# Thread: Bases for row and column spaces

1. ## Bases for row and column spaces

Without multiplying matrices, find bases for the row and column spaces of A:

$\displaystyle A=\left[ {\begin{array}{cc}1 & 2 \\4 & 5 \\2 & 7 \\ \end{array} } \right]\left[ {\begin{array}{ccc}3 & 0 & 3 \\1 & 1 & 2 \\\end{array} } \right]$

How do you know from these shapes that A cannot be invertible?

2. Upon inspection, I find that a basis for the row space of A is (3,0,3) and (1,1,2) while a basis for the column space is (1,4,2) and (2,5,7). Although I'm not sure why...

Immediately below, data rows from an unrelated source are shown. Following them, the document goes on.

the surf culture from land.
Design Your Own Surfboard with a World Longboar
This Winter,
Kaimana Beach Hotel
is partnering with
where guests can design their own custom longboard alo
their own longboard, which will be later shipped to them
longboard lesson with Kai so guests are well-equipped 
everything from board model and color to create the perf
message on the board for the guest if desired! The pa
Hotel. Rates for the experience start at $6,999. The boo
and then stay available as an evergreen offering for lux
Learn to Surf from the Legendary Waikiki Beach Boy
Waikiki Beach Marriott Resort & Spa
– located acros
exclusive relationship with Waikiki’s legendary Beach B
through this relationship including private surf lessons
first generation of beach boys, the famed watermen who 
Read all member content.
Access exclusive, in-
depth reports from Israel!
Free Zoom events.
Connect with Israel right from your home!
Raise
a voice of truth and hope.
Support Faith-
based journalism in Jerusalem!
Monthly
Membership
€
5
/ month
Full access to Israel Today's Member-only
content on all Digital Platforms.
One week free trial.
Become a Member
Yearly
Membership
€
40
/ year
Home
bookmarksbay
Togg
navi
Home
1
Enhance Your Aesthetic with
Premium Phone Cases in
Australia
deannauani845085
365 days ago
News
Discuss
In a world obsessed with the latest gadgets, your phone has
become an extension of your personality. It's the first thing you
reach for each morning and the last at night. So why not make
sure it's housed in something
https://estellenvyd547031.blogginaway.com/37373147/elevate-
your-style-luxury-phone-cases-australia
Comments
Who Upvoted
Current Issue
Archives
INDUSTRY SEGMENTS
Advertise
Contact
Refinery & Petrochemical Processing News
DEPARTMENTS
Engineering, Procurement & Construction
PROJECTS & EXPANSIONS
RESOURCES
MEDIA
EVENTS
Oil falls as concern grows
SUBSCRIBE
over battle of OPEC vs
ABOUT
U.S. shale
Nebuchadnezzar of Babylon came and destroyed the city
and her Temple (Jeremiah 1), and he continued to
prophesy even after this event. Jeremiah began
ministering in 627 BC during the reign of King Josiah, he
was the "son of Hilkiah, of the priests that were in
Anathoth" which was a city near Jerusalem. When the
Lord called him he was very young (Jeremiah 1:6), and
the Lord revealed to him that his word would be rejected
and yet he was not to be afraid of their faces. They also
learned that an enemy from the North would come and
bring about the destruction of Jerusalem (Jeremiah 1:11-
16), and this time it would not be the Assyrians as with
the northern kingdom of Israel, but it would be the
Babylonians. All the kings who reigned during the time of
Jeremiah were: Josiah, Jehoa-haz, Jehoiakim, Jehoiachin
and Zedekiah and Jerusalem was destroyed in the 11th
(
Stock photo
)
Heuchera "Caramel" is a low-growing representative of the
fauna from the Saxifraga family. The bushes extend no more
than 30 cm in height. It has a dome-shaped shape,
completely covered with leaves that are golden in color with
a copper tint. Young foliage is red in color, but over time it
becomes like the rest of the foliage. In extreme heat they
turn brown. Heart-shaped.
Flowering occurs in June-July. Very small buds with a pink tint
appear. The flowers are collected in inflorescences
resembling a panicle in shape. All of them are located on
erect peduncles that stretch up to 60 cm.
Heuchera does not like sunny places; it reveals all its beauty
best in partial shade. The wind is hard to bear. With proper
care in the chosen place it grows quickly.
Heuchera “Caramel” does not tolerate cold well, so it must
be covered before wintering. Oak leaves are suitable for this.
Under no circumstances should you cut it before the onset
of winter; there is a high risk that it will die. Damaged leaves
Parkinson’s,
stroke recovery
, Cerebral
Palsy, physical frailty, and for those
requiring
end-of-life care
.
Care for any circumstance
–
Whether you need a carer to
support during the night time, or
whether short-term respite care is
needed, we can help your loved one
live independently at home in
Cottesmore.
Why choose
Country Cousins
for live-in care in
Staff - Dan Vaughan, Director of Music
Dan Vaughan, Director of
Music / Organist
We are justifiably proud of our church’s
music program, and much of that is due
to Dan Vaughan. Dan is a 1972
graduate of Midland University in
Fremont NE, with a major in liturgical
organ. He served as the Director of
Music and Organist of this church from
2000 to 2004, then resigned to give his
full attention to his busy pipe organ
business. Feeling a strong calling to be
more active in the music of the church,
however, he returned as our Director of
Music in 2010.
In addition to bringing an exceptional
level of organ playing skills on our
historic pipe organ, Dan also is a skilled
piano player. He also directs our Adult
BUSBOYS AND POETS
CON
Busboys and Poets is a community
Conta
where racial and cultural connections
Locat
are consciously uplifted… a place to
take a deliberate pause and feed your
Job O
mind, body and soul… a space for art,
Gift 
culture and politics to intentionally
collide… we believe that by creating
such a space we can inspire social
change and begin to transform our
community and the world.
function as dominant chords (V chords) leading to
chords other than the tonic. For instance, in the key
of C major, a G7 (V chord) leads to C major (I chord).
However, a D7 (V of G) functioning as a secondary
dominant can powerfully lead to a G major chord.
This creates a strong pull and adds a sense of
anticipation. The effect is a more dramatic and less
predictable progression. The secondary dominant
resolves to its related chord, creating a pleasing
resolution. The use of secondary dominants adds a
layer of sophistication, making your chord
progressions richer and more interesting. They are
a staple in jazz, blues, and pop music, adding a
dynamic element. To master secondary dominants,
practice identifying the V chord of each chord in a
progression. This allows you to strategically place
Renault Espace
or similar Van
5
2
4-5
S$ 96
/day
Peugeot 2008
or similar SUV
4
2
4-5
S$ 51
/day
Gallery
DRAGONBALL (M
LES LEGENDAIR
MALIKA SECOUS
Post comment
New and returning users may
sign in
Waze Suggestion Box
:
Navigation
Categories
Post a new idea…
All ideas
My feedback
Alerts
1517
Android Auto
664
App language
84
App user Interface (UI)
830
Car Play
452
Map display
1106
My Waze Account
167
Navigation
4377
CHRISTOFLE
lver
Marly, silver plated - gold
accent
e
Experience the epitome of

3. Originally Posted by alexmahone
Without multiplying matrices, find bases for the row and column spaces of A:

$\displaystyle A=\left[ {\begin{array}{cc}1 & 2 \\4 & 5 \\2 & 7 \\ \end{array} } \right]\left[ {\begin{array}{ccc}3 & 0 & 3 \\1 & 1 & 2 \\\end{array} } \right]$
If we write A= BC, then C maps all of $\displaystyle R^3$ into a subspace of $\displaystyle R^2$ which can, of course, have dimension no larger than 2. B then maps that subspace into a subspace of R^3 which can have dimension no larger than 2. Since A= BC maps $\displaystyle R^3$ into a two dimensional subspace of $\displaystyle R^3$, it cannot be invertible.

How do you know from these shapes that A cannot be invertible?